Coca-Cola’s AR Marketing Embraces the Future

Coca-Cola’s AR Marketing has always been future-oriented. It’s latest project has animated stories emerging out of Coca-Cola cans. The augmented reality experience generates one of twelve stories that start with a conflict and ends with a resolution. It all leads to the company’s motto, of course – sharing a Coke. The Drum describes the collaboration with Ogilvy Mexico and VFX house Timber.

Santa Monica-based Timber worked with Ogilvy to create 3D elements needed for the interactive AR experience where users are able to point their phone’s camera at a can of Coke and witness one of 12 stories come to life. The stories each revolve around a minor conflict, where animated characters engage in a lighthearted exchange leading to an outcome that becomes more favorable by sharing a Coke.

One shows a couple of kids getting their beach ball deflated by a beach umbrella, while another shows a young couple at a movie getting scared and dropping their popcorn.

Another playful video shows two rival soccer fans squaring off against each other by beating the drum of their own team. Just when things get heated a ball comes flying out of the “real” can and the two become friends as they engage in a game. All activities center around the can of Coke as a way to make everything better.

From the environments to the characters and overall animation, Timber took the lead in creating a captivating world that elevated the consumer experience beyond the beverage, with opportunities to interact with products while entertaining users both young and old.

There’s a quick video with a few scenes of the development process and one of the AR experiences.

Coca-Cola’s AR Marketing Experiments

Coke has been using augmented reality in marketing for several years. One of our favorites experiences – perhaps because of its collective, social nature – was their 2018 campaign in the Mall of Scandinavia. According to Augmania,

Coca-Cola’s recent AR campaign at the Mall of Scandinavia was by far its major 2018 hit. It brought life to the coca-cola cans and bottles that were all over the place in an attempt to persuade people to interact with it by collecting it and disposing of it. The campaign was very engaging and people had a lot of fun tossing the cans in creative gestures into the garbage collector. After all, the campaign ‘s goal aimed at highlighting the importance of recycling and keeping the environment clean. Amazingly, people were more than willing to join the cause and be part of the disruptive experience.

As you can see from the video, it was almost impossible to resist.

This year’s project with animated stories from Coke cans is equally fun – just not as social since the current state of our AR technology has us largely peering through our own smartphones. Social AR will be game-changer – once we get there.
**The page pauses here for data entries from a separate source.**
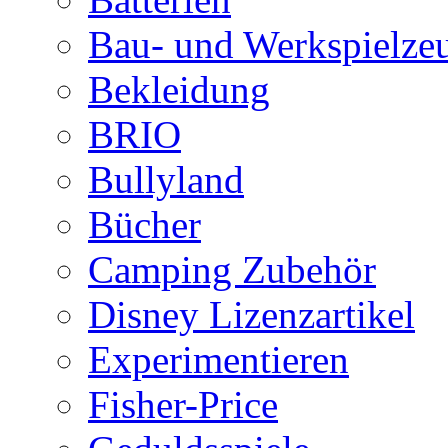
Bau- und Werkspielze
Bekleidung
BRIO
Bullyland
Bücher
Camping Zubehör
Disney Lizenzartikel
Experimentieren
Fisher-Price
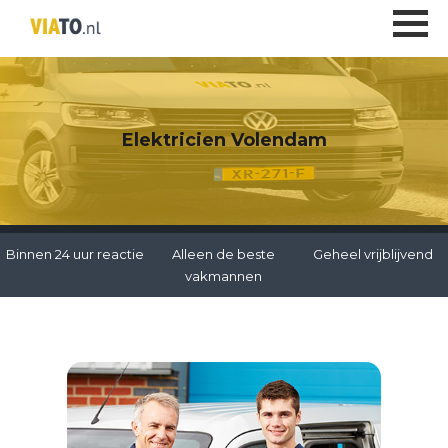
Elektricien Volendam
Binnen 24 uur reactie
Alleen de beste
Geheel vrijblijvend
vakmannen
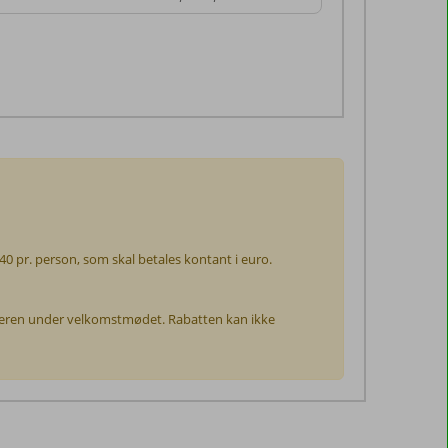
 pr. person, som skal betales kontant i euro.
ederen under velkomstmødet. Rabatten kan ikke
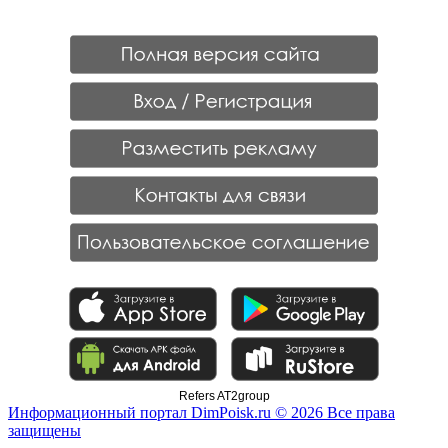
Refers AT2group
Информационный портал DimPoisk.ru © 2026 Все права
защищены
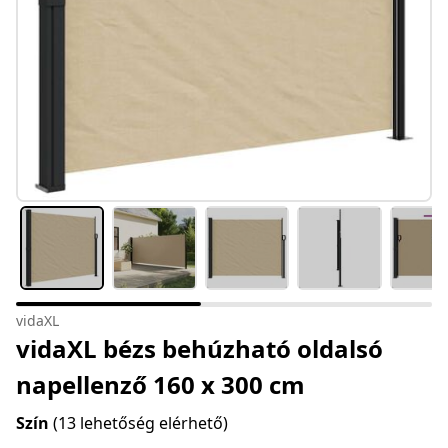
vidaXL
vidaXL bézs behúzható oldalsó
napellenző 160 x 300 cm
Szín
(13 lehetőség elérhető)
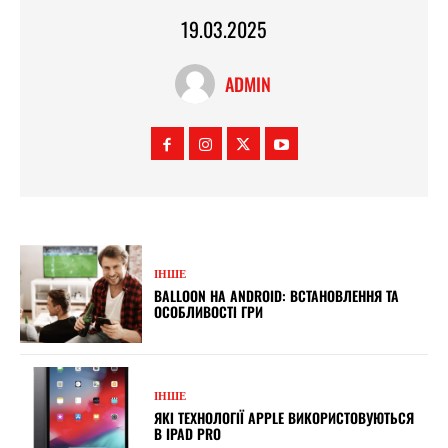
19.03.2025
ADMIN
ІНШЕ
BALLOON НА ANDROID: ВСТАНОВЛЕННЯ ТА
ОСОБЛИВОСТІ ГРИ
ІНШЕ
ЯКІ ТЕХНОЛОГІЇ APPLE ВИКОРИСТОВУЮТЬСЯ
В IPAD PRO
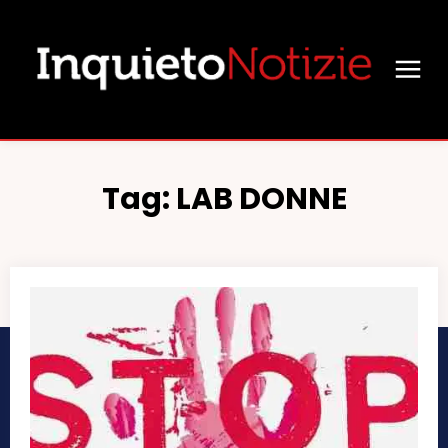
Tag:
LAB DONNE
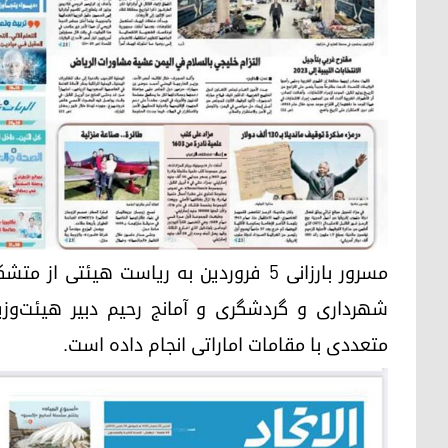
مسرور بارزانی ۵ فروردین به ریاست هیئتی
شهرداری و گردشگری و آمانج رحیم دبیر هیئت‌وزی
متعددی با مقامات اماراتی انجام داده است.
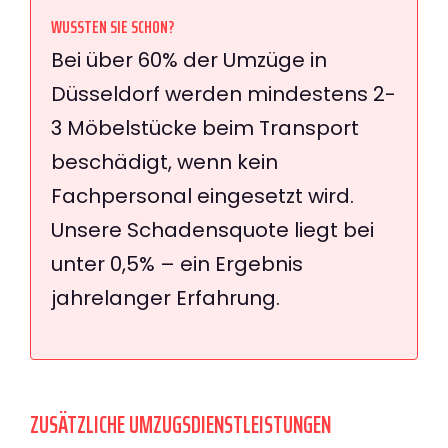
WUSSTEN SIE SCHON?
Bei über 60% der Umzüge in
Düsseldorf werden mindestens 2-
3 Möbelstücke beim Transport
beschädigt, wenn kein
Fachpersonal eingesetzt wird.
Unsere Schadensquote liegt bei
unter 0,5% – ein Ergebnis
jahrelanger Erfahrung.
ZUSÄTZLICHE UMZUGSDIENSTLEISTUNGEN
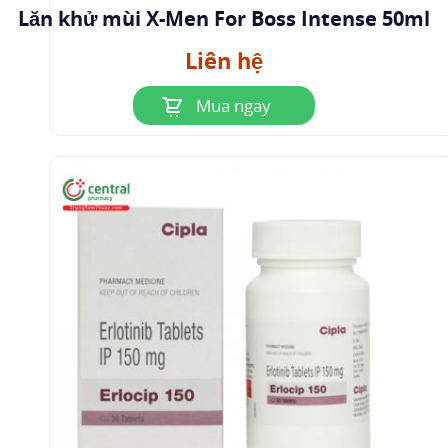
Lăn khử mùi X-Men For Boss Intense 50ml
Liên hệ
Mua ngay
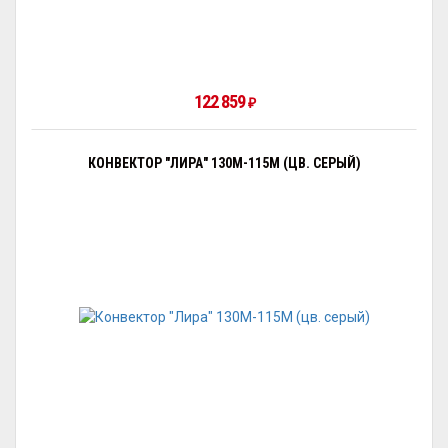
122 859
₽
КОНВЕКТОР "ЛИРА" 130М-115М (ЦВ. СЕРЫЙ)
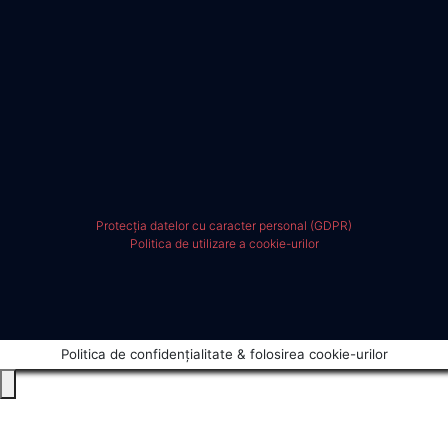
Protecția datelor cu caracter personal (GDPR)
Politica de utilizare a cookie-urilor
Politica de confidențialitate & folosirea cookie-urilor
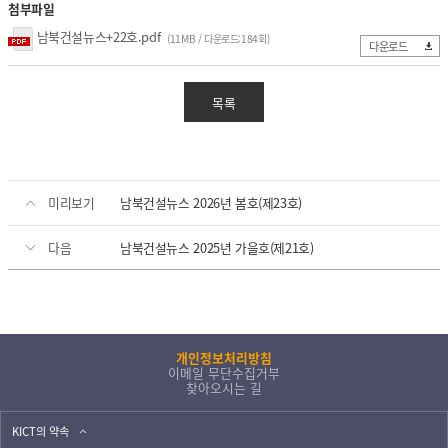
첨부파일
열린 KICT
남북건설뉴스+22호.pdf
(11MB / 다운로드:184회)
다운로드
고객지원
입찰공고
목록
채용공고
클린 KICT
연구부정행위 신고센터
미리보기
남북건설뉴스 2026년 봄호(제23호)
화재안전 불법건축자재신고
작업중지 요청제
다음
남북건설뉴스 2025년 가을호(제21호)
윤리경영
윤리헌장
개인정보처리방침
수의계약 현황
이메일 무단수집거부
부패징계현황
찾아오시는 길
윤리위반신고센터
KICT의 약속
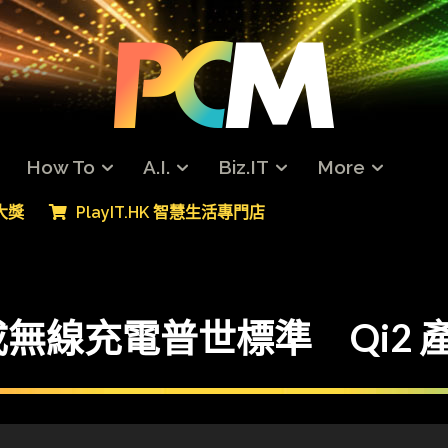
How To
A.I.
Biz.IT
More
專大獎
PlayIT.HK 智慧生活專門店
磁吸成無線充電普世標準 Qi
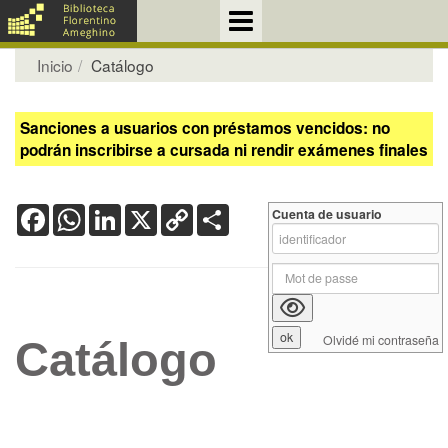
Inicio
Catálogo
Sanciones a usuarios con préstamos vencidos: no
podrán inscribirse a cursada ni rendir exámenes finales
Facebook
WhatsApp
LinkedIn
X
Copy
Share
Cuenta de usuario
Link
Olvidé mi contraseña
Catálogo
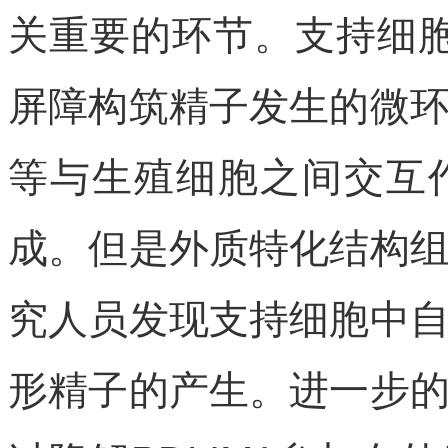
关重要的环节。支持细胞（Se
屏障构筑精子发生的微
等与生殖细胞之间交互
成。但是外质特化结构
究人员发现支持细胞中
形精子的产生。进一步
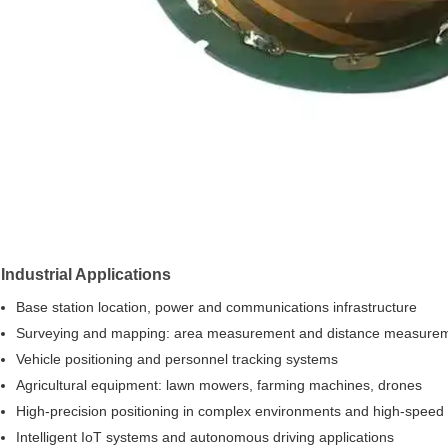
Industrial Applications
Base station location, power and communications infrastructure
Surveying and mapping: area measurement and distance measure
Vehicle positioning and personnel tracking systems
Agricultural equipment: lawn mowers, farming machines, drones
High-precision positioning in complex environments and high-speed
Intelligent IoT systems and autonomous driving applications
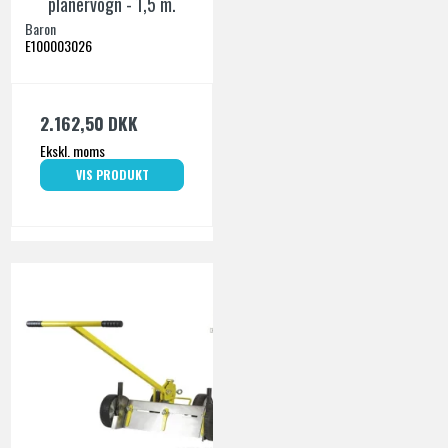
planervogn - 1,5 m.
Baron
E100003026
2.162,50 DKK
Ekskl. moms
VIS PRODUKT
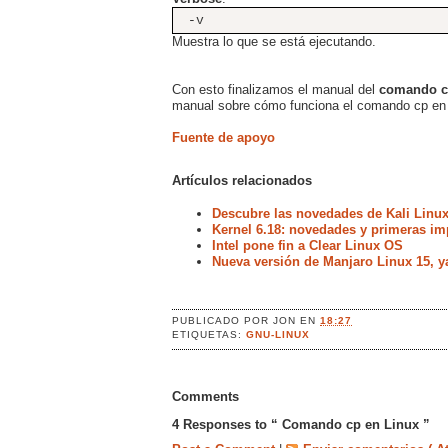
-v
Muestra lo que se está ejecutando.
Con esto finalizamos el manual del
comando c
manual sobre cómo funciona el comando cp en L
Fuente de apoyo
Artículos relacionados
Descubre las novedades de Kali Linux
Kernel 6.18: novedades y primeras im
Intel pone fin a Clear Linux OS
Nueva versión de Manjaro Linux 15, y
PUBLICADO POR
JON
EN
18:27
ETIQUETAS:
GNU-LINUX
Comments
4 Responses to “ Comando cp en Linux ”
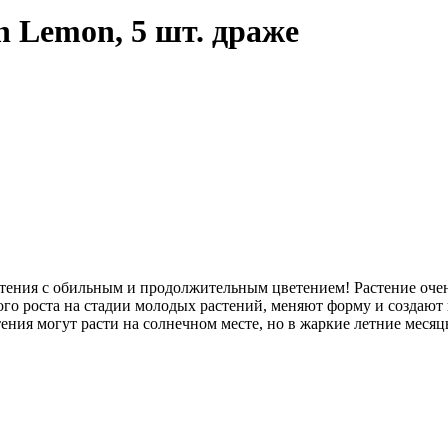
n Lemon, 5 шт. драже
астения с обильным и продолжительным цветением! Растение оч
го роста на стадии молодых растений, меняют форму и создают
стения могут расти на солнечном месте, но в жаркие летние мес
Of course, being New Yorkers, we also love it when AR marketing gets edgy and goes after the competition. The best example of that so far is the Burger King AR campaign in Brazil that had customers taking a competitor’s ads and “lighting them on fire” to score an inexpensive Whopper. The “Burn That Ad” project from Burger King doesn’t come with the feel-good qualities of Coca-Cola’s AR marketing experiments. But it’s outrageously creative and funny – unless you were the hamburger chain’s competitor. Then it hurt. Especially since you were in effect paying for their AR triggers with your own ads.

It shows the phenomenal range of marketing creativity companies will have once AR Glasses are ubiquitous.

And some of the paradoxical challenges we’ll face.

AR Marketing Dilemmas in the Future

Coca-Cola's AR Marketing based on a can of Coke.

As we rush headlong into our AR future, we’ll discover fascinating opportunities for AR marketing. Our environment will become a story space where any object or its packaging can be a source of entertainment and wonder. Advertising has always been about storytelling. But now we are at the threshold of a new era where advertising will move from signs, logos, and digital screens into every aspect of our environment. The tabletop is no longer an area to place a can of Coke, it becomes a space to encounter the product’s story. itself.

That also means that the corporate sector could monopolize nearly every aspect of human life. Any object or activity could become a trigger for an AR experience. Do we regulate it as we do with other forms of advertising? Or let it run wild until there is public pushback? Will we have a way to shut down all AR ads in our lived environment? Much like we do now on the Web with Ad Blockers – though they’re not entirely effective. We delude ourselves if we think there are here easy answers here.

Our lived environment in the future could look like suburbia where billboards and brightly lit signs are largely forbidden. Or it could look like a digital version of Times Square or Las Vegas, where multistory signage is everywhere. We’ll probably end up with some sort of compromise – the question is how.

And there are no simple answers for the companies rushing into this space. How do you respond when your competitor takes the Burger King approach? Your product or ads become AR markers for your competitor’s advertising campaign. When your products trigger your competitor’s augmented reality experience, you’ve lost control of your own ad campaign – and your product story. Will we end up with layers of AR experiences, each trying to counter the other?

Enjoy the virtual figures around the Coke cans this month. We’re in an era of what we might call (for lack of a better phrase) – our AR innocence. Coca-Cola’s AR marketing experiment is an incredibly creative project, even as it pushes us further down a path to some fascinating dilemmas.